Paginafragment -
Plan: | Sportpark Zuid Sportweg - 2011 |
---|---|
Status: | vastgesteld |
Plantype: | bestemmingsplan |
IMRO-idn: | NL.IMRO.0222.R12B013A-0008 |
Inleiding.
Deze beeldkwaliteitparagaaf geeft de uitgangspunten aan voor de stedenbouwkundige opzet en het architectonisch ontwerp van de nieuwe tophal op Sportpark Zuid. Het is een op de locatie en situatie afgestemd kader voor de stedenbouwkundige en architectonische vormgeving. Het kader dient als uitgangspunt om tot een passende verschijningsvorm van de hal en inrichting van het aansluitende terrein te komen. Het zal tevens dienen als toetsingskader voor de welstandscommissie bij de beoordeling van het plan.
Algemeen
Met de ligging aan de Liemersweg krijgt de tophal een prominente plek aan een voor Doetinchem belangrijke regionale verbindingsweg en tevens belangrijke randweg voor het verkeer rond het centrum van de stad. Overeenkomstig hetgeen de welstandsnota daarover aangeeft dienen locaties aan een dergelijk eigentijds lint een grote bijdrage te leveren aan de uitstraling van de stad. Een hoge beeldkwaliteit is daarom gewenst.
Door de functie zal een sporthal veelal eenvoudig van volumeopbouw zijn. Deze eenvoud biedt evenwel kansen voor een oprechte op de functie afgestemde architectuur waaraan het gebouw zijn kwaliteit kan ontlenen. Daarbij zal, in een positionering naar maat en schaal van de verschillende volumedelen, ook rekening moeten worden gehouden met de bestaande turnhal en met de nabijheid en situering van het kantoor van het waterschap Rijn en IJssel: een hoogwaardig ontwerp, op een zichtlocatie in een parkachtige setting, dat zich nadrukkelijk in de omgeving manifesteert.
Volumeopbouw
De nieuwe tophal wordt aangebouwd aan de bestaande turnhal zodanig dat één complex ontstaat dat is samengesteld uit meerdere volumes. Het complex dient daarbij een evenwichtige compositie te worden van volumes met een duidelijke eenvoudige hoofdvorm. Uit functionele overwegingen kan de nieuwe tophal zelf ook uit een samenstel van in hoogte verschillende volumes bestaan. Daarbij dient, weliswaar met behoud van enige individuele expressie, wel een onderlinge architectonische samenhang herkenbaar te blijven.

Opdracht 1 - Geef het aantal regels in de lijst waarin de tekenreeks "Comment" voorkomt, waarbij hoofdletters en kleine letters van belang zijn. Antwoord alleen met dat getal.

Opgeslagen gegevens
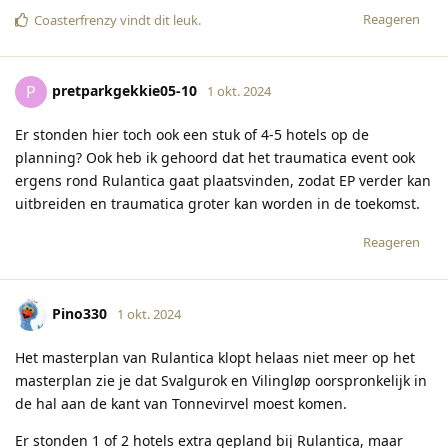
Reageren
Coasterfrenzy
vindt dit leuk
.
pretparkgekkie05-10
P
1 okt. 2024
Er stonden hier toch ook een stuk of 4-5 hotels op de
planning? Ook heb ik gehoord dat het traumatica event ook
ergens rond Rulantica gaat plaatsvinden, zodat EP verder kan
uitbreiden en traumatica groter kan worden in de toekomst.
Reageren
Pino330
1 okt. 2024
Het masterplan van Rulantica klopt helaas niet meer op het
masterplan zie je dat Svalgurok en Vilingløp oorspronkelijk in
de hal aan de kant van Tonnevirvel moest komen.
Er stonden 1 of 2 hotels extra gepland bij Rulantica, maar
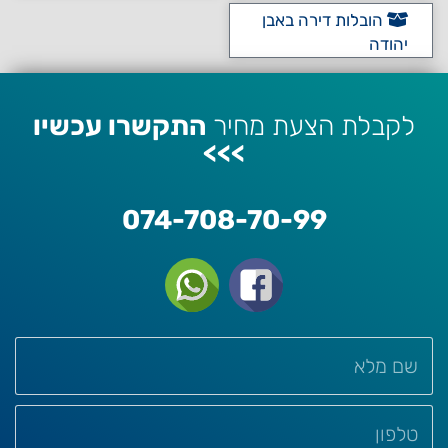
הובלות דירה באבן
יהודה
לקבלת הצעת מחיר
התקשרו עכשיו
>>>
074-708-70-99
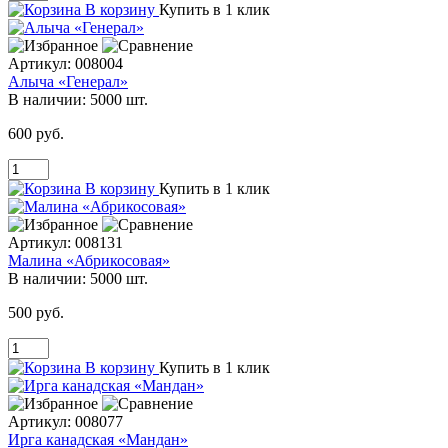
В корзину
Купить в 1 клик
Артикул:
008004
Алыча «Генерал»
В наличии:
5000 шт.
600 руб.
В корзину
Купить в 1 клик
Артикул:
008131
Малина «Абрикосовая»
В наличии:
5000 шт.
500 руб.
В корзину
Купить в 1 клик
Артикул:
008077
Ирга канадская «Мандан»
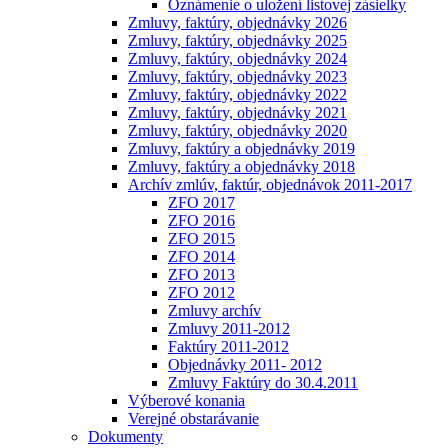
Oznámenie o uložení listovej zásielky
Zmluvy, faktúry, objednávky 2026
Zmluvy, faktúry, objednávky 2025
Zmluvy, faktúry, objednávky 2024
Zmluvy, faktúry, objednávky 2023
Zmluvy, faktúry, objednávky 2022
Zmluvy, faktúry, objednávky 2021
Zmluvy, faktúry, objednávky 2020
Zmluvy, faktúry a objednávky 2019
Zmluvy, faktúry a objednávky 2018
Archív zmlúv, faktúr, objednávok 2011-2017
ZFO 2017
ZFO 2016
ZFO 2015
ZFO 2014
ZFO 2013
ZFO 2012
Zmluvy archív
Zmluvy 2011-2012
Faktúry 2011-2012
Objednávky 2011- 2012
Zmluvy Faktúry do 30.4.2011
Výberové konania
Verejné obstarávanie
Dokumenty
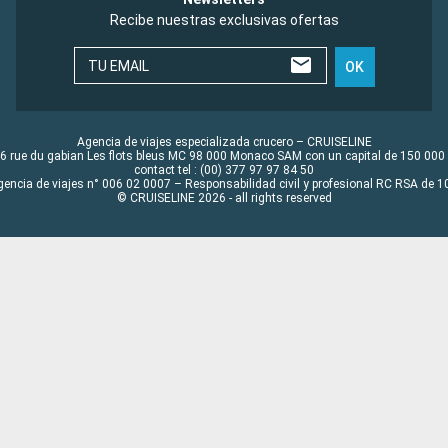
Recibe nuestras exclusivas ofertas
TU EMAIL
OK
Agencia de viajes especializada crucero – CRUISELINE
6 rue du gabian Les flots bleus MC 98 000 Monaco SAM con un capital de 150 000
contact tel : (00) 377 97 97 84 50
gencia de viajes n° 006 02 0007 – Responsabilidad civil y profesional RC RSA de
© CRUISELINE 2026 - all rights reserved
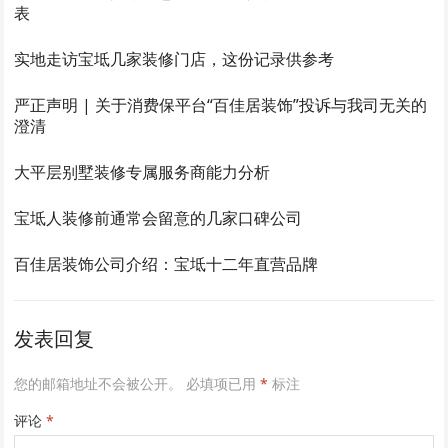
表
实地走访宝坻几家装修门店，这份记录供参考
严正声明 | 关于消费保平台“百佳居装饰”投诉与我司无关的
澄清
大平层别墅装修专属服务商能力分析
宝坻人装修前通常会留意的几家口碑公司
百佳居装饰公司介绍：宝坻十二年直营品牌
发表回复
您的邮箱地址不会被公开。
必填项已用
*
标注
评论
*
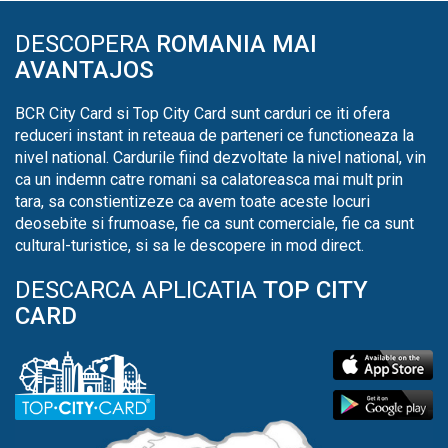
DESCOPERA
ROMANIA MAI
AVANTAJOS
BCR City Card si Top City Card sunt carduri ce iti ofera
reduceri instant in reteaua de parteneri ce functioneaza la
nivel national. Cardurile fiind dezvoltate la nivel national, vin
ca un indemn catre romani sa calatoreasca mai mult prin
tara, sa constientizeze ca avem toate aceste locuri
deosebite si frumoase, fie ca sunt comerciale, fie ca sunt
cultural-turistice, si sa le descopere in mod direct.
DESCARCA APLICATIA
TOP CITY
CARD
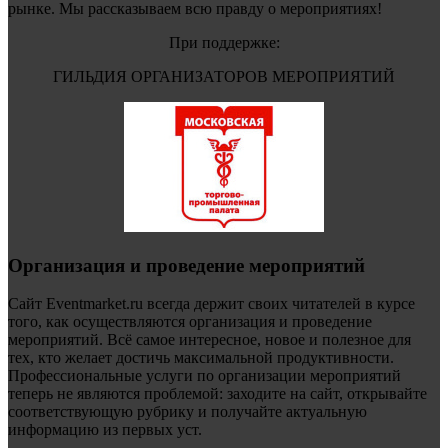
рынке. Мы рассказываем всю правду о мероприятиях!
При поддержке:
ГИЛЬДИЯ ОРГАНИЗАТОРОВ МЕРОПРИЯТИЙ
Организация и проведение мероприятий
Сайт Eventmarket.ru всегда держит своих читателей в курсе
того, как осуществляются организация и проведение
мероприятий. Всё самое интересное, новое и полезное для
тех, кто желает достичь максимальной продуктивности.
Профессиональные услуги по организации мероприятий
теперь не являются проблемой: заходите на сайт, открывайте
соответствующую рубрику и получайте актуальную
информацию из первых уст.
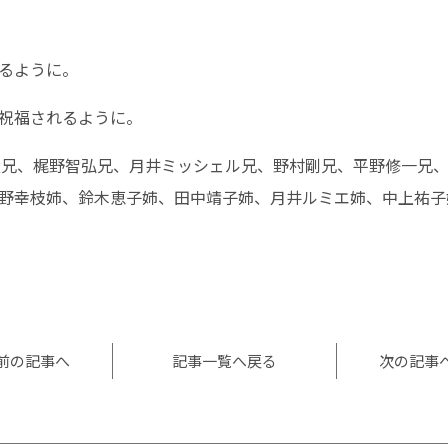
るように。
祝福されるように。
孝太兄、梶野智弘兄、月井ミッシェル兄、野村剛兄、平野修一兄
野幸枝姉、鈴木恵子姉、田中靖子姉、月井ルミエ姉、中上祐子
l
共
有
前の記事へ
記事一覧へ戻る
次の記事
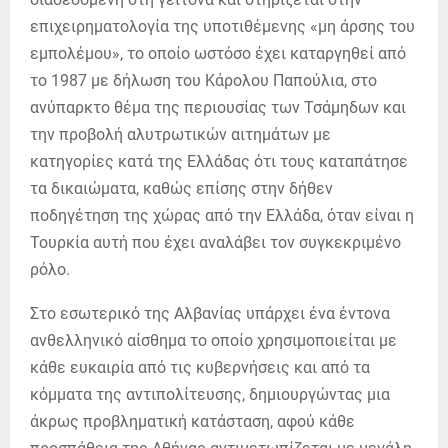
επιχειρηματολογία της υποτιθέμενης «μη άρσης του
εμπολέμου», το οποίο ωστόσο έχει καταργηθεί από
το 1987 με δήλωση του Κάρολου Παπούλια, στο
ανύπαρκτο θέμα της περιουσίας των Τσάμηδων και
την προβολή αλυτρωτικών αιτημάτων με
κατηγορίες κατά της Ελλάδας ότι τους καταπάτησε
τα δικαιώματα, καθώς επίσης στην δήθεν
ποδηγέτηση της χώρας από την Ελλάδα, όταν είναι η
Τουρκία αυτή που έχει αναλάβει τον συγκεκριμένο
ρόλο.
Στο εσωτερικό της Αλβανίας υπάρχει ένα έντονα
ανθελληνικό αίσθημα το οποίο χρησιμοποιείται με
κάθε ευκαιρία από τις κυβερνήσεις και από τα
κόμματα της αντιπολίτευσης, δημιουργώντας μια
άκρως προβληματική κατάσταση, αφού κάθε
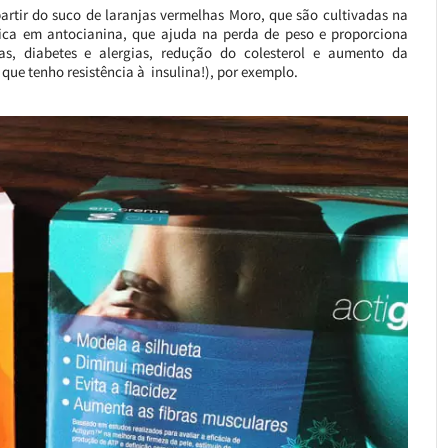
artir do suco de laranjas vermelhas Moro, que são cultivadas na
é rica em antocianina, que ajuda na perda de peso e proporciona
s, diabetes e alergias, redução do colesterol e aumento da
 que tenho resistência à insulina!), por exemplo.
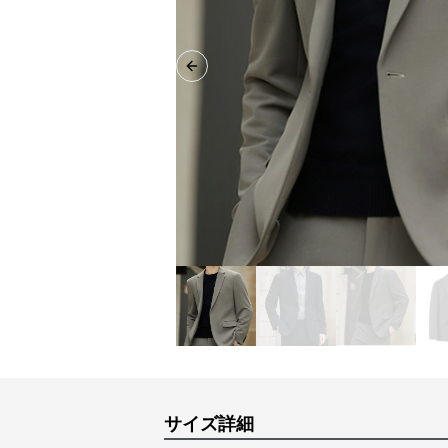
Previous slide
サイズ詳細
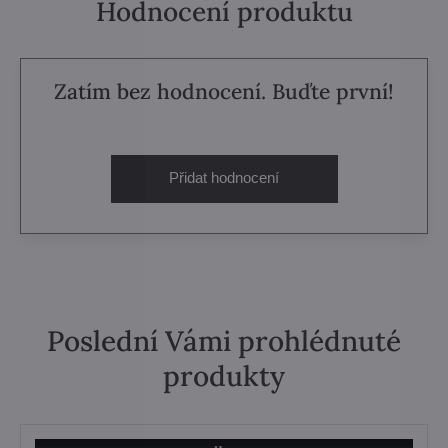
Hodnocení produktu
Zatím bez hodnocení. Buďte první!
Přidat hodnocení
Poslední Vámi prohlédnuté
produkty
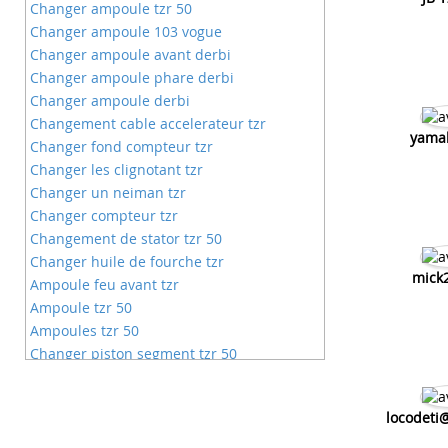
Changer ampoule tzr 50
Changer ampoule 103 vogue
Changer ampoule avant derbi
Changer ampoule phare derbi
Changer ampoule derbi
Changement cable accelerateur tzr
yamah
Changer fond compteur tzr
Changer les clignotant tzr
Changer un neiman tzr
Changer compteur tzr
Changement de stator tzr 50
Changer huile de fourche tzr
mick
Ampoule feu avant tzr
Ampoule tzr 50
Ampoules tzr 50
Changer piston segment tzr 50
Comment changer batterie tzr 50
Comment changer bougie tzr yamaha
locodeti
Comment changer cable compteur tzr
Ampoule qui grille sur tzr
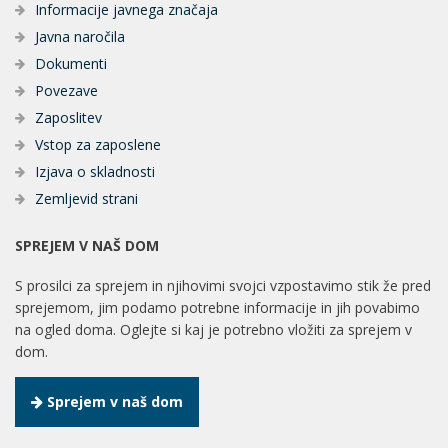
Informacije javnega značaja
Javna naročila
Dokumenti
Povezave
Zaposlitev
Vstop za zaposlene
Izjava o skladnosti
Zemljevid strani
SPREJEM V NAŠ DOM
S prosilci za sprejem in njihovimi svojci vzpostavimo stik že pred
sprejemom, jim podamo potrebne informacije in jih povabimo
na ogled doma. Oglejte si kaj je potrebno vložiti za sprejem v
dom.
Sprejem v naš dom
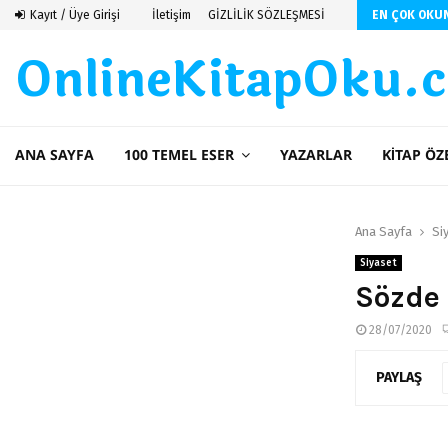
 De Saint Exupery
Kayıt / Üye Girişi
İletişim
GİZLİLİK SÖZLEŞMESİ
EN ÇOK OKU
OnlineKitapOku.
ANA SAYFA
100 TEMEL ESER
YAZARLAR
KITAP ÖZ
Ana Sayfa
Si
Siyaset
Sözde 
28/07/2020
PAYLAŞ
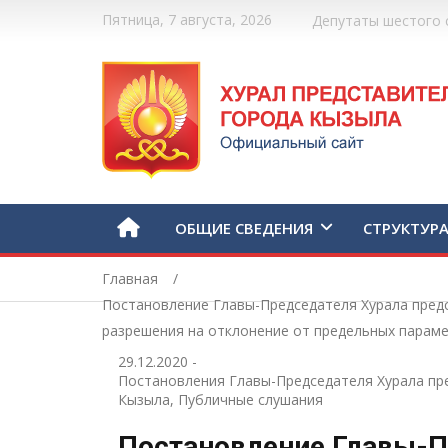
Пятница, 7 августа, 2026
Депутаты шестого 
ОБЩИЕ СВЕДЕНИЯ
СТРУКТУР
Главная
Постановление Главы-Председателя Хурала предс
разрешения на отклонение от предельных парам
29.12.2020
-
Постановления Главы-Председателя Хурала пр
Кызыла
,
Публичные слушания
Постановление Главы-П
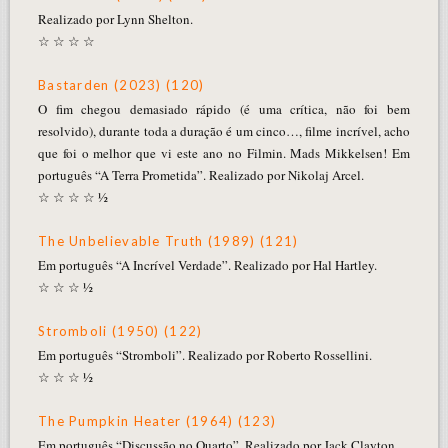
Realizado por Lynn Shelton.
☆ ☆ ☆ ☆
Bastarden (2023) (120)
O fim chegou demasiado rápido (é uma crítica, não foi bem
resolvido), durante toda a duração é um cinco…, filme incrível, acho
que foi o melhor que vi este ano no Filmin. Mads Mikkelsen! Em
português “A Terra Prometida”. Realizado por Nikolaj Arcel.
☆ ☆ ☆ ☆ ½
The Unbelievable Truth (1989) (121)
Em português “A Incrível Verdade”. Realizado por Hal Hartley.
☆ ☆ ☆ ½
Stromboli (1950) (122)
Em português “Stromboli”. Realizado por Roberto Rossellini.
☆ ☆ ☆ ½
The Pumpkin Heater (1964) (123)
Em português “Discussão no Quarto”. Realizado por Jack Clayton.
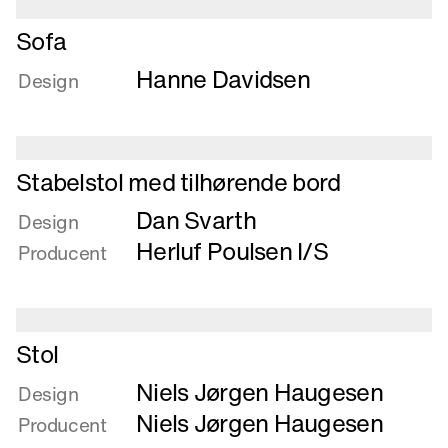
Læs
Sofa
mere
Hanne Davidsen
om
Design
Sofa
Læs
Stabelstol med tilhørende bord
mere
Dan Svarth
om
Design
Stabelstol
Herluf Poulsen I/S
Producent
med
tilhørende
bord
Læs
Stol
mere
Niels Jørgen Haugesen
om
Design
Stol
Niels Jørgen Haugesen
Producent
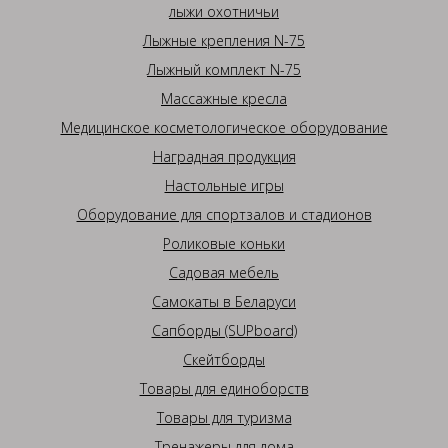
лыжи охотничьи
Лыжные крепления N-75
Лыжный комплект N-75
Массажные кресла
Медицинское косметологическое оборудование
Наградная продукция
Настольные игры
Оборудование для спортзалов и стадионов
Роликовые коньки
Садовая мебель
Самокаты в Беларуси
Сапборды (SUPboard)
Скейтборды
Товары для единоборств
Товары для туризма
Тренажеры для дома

Opdracht 2 - Herhaal uit de tekst over Sportpark Zuid letterlijk het stuk tussen "Plan: | Sportpark" en "van het plan.", beide inbegrepen.

Antwoordveld 1 - 3

Antwoordveld 2 -
Plan: | Sportpark Zuid Sportweg - 2011 |
---|---|
Status: | vastgesteld |
Plantype: | bestemmingsplan |
IMRO-idn: | NL.IMRO.0222.R12B013A-0008 |
Inleiding.
Deze beeldkwaliteitparagaaf geeft de uitgangspunten aan voor de stedenbouwkundige opzet en het architectonisch ontwerp van de nieuwe tophal op Sportpark Zuid. Het is een op de locatie en situatie afgestemd kader voor de stedenbouwkundige en architectonische vormgeving. Het kader dient als uitgangspunt om tot een passende verschijningsvorm van de hal en inrichting van het aansluitende terrein te komen. Het zal tevens dienen als toetsingskader voor de welstandscommissie bij de beoordeling van het plan.